Stocks on Wall Street hit new highs on news of U.S.-China trade deal

U.S. stocks rose to new record highs on Thursday’s close, as the Dow and S&P 500 gained on news that a potential trade deal between the United States and China is in the offing.

China said it agreed with the U.S. to remove tariffs in phases, while the state-run Xinhua News Agency quoted Beijing officials as saying that China was also considering removing restrictions on American poultry imports.

Gains were pared in late afternoon trading, however, as news broke that the White House’s plan to roll back some tariffs faced internal opposition and no final decision had yet been made.

That said, an interim trade deal will include a pledge to roll-back additional U.S. tariffs that were scheduled to begin Dec. 15.

“Any kind of uncertainty there, with the market at all-time highs, and it’s easy for traders and institutions to press the sell button and take some money off the table,” said Alan Lancz, president, Alan B. Lancz & Associates Inc, an investment advisory firm, based in Toledo, Ohio.

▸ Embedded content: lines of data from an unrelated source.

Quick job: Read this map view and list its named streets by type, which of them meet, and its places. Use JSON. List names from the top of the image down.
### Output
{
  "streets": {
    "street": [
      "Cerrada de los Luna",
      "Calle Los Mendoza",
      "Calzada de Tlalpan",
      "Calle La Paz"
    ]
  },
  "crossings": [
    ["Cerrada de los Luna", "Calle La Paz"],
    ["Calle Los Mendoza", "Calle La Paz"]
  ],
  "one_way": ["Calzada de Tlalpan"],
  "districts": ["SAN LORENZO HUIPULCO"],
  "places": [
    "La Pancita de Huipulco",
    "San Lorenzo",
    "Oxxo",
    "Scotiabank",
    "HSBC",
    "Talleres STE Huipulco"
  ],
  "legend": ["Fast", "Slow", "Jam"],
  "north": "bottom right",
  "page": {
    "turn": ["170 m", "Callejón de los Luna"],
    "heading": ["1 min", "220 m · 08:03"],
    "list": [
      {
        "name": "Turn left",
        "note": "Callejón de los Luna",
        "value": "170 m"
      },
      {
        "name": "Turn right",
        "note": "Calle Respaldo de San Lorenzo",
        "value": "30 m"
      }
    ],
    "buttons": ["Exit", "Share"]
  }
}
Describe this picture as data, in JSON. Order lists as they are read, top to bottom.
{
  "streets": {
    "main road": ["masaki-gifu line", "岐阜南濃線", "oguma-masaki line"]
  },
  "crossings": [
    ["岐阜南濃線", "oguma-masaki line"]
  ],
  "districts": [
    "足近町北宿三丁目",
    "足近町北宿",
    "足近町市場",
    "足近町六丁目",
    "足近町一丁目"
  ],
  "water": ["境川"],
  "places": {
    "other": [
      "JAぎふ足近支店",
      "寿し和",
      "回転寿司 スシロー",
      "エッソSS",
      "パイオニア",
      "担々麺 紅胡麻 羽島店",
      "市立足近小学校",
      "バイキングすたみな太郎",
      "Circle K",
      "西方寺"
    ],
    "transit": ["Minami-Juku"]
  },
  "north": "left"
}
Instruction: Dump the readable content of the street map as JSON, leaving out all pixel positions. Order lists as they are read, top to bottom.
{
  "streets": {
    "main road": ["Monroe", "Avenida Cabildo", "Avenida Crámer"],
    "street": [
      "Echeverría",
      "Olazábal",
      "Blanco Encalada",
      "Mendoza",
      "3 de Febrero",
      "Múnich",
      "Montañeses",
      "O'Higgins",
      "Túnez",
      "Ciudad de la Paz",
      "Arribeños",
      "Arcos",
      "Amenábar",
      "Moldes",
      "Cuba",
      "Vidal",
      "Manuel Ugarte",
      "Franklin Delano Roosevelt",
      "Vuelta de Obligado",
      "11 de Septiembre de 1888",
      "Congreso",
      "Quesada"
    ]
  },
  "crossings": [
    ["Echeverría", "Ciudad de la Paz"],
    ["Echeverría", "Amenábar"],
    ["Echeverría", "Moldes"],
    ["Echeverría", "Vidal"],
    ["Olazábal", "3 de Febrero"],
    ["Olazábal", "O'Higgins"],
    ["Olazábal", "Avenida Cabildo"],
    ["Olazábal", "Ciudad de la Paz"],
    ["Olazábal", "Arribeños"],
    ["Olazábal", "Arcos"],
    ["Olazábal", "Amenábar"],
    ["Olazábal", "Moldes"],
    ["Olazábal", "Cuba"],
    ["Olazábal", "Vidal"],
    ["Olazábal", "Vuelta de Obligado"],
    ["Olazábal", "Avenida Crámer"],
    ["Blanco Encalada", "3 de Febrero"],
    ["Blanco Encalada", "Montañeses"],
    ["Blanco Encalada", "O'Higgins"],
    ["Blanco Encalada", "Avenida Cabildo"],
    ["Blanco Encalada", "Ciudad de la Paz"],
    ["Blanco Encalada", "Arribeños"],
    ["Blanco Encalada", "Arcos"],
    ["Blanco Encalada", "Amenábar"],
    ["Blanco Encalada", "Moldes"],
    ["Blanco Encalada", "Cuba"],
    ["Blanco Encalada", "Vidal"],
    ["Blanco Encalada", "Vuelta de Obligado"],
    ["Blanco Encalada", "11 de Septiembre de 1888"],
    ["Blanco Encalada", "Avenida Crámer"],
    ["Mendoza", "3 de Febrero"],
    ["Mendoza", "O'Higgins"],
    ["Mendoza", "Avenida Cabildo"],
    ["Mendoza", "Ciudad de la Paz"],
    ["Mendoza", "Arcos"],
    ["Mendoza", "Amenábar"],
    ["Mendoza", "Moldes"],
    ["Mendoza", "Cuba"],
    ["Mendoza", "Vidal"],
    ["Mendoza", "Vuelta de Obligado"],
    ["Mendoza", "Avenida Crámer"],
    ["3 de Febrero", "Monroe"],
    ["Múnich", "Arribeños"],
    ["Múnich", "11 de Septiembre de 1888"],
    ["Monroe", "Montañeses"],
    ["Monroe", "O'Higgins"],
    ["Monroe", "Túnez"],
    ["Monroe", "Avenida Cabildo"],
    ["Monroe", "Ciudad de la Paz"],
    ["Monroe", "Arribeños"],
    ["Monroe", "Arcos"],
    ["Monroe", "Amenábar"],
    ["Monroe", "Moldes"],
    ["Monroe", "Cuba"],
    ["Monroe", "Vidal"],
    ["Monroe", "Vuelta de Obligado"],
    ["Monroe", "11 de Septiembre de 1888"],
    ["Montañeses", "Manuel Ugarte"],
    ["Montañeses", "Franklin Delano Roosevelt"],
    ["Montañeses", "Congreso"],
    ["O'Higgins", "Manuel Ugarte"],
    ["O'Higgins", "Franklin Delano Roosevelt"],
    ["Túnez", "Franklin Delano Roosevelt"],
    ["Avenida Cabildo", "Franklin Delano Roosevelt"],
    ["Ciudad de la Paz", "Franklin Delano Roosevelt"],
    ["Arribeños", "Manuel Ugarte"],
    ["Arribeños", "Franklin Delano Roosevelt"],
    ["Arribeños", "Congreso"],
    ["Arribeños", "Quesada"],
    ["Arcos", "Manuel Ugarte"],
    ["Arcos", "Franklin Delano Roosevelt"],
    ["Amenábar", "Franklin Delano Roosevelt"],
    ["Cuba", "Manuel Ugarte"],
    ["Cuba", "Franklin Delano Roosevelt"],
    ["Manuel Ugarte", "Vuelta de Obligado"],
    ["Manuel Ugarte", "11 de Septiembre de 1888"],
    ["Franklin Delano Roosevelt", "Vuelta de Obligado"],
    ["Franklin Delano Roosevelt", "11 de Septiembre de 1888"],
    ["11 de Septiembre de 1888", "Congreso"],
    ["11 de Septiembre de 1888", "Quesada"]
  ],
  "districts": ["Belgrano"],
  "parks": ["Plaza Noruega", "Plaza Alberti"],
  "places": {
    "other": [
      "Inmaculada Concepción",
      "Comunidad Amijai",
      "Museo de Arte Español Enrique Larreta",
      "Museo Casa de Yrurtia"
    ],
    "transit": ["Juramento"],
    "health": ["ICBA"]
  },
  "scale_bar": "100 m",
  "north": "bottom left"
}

President Trump, however, touted the rising markets as good for investors and average Americans whose 401(k) plans are gaining in value with each market rise.

“Stock Markets (all three) hit another ALL TIME & HISTORIC HIGH yesterday! You are sooo lucky to have me as your President (just kidding!). Spend your money well!” Trump wrote on Twitter earlier this week.

“Stock Market up big today. A New Record. Enjoy!” he posted in a tweet earlier Thursday.

The latest batch of earnings, however, provided some positive news.

The S&P 500 technology index ended up 0.7%, with shares of Qualcomm Inc. (QCOM) up 6.3% after it forecast current-quarter profit above analysts’ estimates.

The Dow Jones Industrial Average rose 182.24 points, or 0.66%, to 27,674.8, the S&P 500 gained 8.4 points, or 0.27%, to 3,085.18 and the Nasdaq Composite added 23.89 points, or 0.28%, to 8,434.52.

“Corporate earnings, while down year over year, are better than many had expected, and that’s a plus,” said Oliver Pursche, chief market strategist of Bruderman Asset Management in New York.